みなさんもよくご存知の富士通では「富士通ウェブ・アクセシビリティ指針」というものを策定し、'アクセシビリティが高い'ことが重要と考えているようです
日本の大手企業がこういう取り組みを始めたということは喜ばしいですね。今までは無駄にFlashなどを使い、重い、アクセスしにくいサイトばかりでしたから...。
しかし、その指針というものがWAIのアクセシビリティガイドラインからいくつか項目を絞っただけのような気がするのですが、特に独自のものがないようならWAIのガイドラインでよかったのでは?と思ってしまいます。まぁ、「既存の基準、ガイドライン等との整合性を重視した」らしいのでそうなるのかもしれませんね。
指針などが書かれているhttp://jp.fujitsu.com/webaccessibility/のHTML文書をさらっと見てみましょう。
いや、もうなにも言いたくなくなるようなことになっていますね。テーブルだらけなのは予想できましたが、Body要素の属性が環境に依存しまくっていたり、Noscriptの中にLinkが入ってたり、サイズを絶対値で指定していたりとやりたい放題です。
「指針の使い方」を見てみると
と書いてあるのに自ら無視ですか...。
そもそもHTML 4.01のTransitionalであること自体が間違いのような気がします。Transitionalには見た目をコントロールする要素、属性が盛り込まれているのでそれらを使用しても問題はないのですが、アクセシビリティという点では不向きです。それらを使用しないようにすれば自然とStrictになるはずであり、Strictで書かれたHTML文書はある程度のアクセシビリティを確保できます。そこからさらにWAIのガイドラインなどを参考にしながらアクセシビリティを高めていけばいいでしょう。
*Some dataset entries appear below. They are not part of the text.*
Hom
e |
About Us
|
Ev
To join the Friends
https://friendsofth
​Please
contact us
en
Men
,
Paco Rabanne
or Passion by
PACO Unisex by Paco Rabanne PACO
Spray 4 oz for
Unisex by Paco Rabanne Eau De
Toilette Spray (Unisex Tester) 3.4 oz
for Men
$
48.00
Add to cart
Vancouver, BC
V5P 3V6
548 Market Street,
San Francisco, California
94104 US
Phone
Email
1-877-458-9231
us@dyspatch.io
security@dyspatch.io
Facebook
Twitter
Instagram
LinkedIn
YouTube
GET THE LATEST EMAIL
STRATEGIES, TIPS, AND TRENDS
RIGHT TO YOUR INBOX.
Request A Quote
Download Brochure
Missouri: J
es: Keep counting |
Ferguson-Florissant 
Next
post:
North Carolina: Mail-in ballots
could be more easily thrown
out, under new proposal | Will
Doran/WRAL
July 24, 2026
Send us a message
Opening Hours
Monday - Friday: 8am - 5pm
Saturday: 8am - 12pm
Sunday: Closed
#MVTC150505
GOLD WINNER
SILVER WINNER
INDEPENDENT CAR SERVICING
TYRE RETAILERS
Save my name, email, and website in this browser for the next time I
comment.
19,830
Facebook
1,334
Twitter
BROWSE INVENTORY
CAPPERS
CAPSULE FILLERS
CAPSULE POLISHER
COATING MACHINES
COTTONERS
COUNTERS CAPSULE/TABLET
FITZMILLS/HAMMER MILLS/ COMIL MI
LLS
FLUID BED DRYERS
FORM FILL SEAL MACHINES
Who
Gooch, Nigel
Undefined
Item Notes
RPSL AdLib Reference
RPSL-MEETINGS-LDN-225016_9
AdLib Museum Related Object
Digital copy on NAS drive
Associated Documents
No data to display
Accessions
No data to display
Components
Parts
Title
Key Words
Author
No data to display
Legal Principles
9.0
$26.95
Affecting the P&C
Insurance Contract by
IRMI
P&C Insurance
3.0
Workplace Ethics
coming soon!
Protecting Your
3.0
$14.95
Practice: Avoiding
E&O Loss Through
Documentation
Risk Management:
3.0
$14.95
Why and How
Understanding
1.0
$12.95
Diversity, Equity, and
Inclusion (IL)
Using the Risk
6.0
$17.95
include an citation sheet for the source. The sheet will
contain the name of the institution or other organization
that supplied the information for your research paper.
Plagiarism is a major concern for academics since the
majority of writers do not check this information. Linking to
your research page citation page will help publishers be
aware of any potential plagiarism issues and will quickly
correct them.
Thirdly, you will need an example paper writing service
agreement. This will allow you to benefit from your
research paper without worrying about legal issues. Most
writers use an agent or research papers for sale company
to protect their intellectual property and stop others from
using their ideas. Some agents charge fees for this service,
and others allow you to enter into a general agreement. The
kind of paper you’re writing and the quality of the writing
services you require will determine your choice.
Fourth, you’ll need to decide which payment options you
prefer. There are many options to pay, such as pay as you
また、HTMLのことをあまり理解していなくても、真剣にアクセシビリティということを考え、WAIのガイドラインを参考にしながらHTML文書を手直ししていけば、Strictに近いものに辿り着くはずです。
正確なHTMLとWAIのガイドラインは繋がっているとわたしは思います。このふたつのリンクが繋がって初めてアクセシブルなサイトということになるのではないでしょうか。
HTML文書は適当に作って見た目だけ指針とやらに準拠していれば良いということはあり得ません。
独自の指針を作り出したその取り組みは素晴らしいことです。しかし、中身が伴っていなければ評価はされませんし、指針とやらも意味がありません。富士通さんにはがんばって欲しいものです。いくらか期待していたのですけどね。
富士通のサイトからダウンロードできるツールの中にWebInspectorというものがあります。これは「富士通ウェブ・アクセシビリティ指針」をもとに、HTMLファイルのアクセシビリティを診断するもの、らしいですが...。
さっそくダウンロードして使ってみました。解答した中にある「webins.exe」が本体です。起動してみると「チェック対象」のURLにデフォルトで「http://jp.fujitsu.com/webaccessibility/」が指定してありました(笑)。ということでそのままチェックしてみましょう。
まぁ結果は分かっていたのですが、やはり問題はなしと出ました。富士通さん、本当に問題はありませんか?わたしにはチェックする項目自体が問題だらけのような気がするのですけどね。
本当はもっと書きたいことはあるのですが、これ以上書くと暴言になりそうなのでやめておきます。最後に、この文書の始めのほうでWAIのガイドラインから項目を絞っただけのようなもの、と書きましたが、間違いでした。なぜ間違いなのかは書きません。皆さんのご想像にお任せします。